═════ EXERCISE DATA ═════

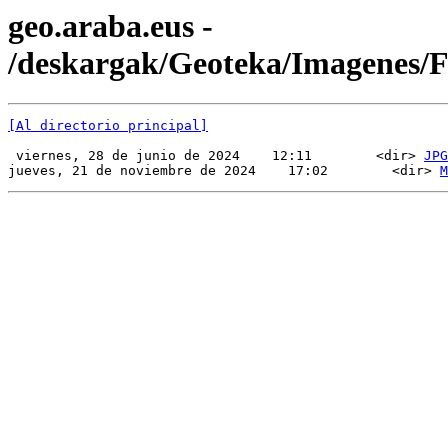
geo.araba.eus -
/deskargak/Geoteka/Imagenes
[Al directorio principal]
 viernes, 28 de junio de 2024    12:11        <dir> 
JPG
jueves, 21 de noviembre de 2024    17:02        <dir> 
M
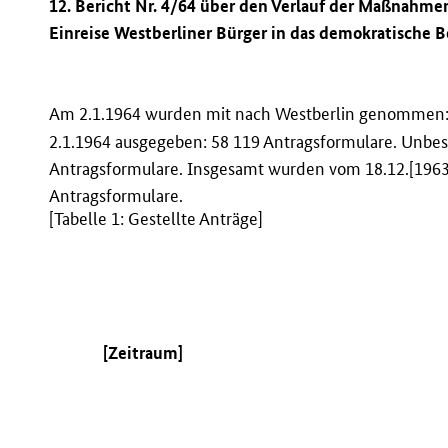
12. Bericht Nr. 4/64 über den Verlauf der Maßnahmen
Einreise Westberliner Bürger in das demokratische B
Am 2.1.1964 wurden mit nach Westberlin genommen:
2.1.1964 ausgegeben: 58 119 Antragsformulare. Unbe
Antragsformulare. Insgesamt wurden vom 18.12.[1963]
Antragsformulare.
[Tabelle 1: Gestellte Anträge]
[Zeitraum]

═════

ABOUT THIS EXERCISE: Exact copies of the lines from the one holding "12. Bericht Nr." to the end of the entries are all that should be written.

RESPONSE TO THE TASK:
12. Bericht Nr. 4/64 über den Verlauf der Maßnahmen
Einreise Westberliner Bürger in das demokratische B
Am 2.1.1964 wurden mit nach Westberlin genommen:
2.1.1964 ausgegeben: 58 119 Antragsformulare. Unbe
Antragsformulare. Insgesamt wurden vom 18.12.[1963]
Antragsformulare.
[Tabelle 1: Gestellte Anträge]
[Zeitraum]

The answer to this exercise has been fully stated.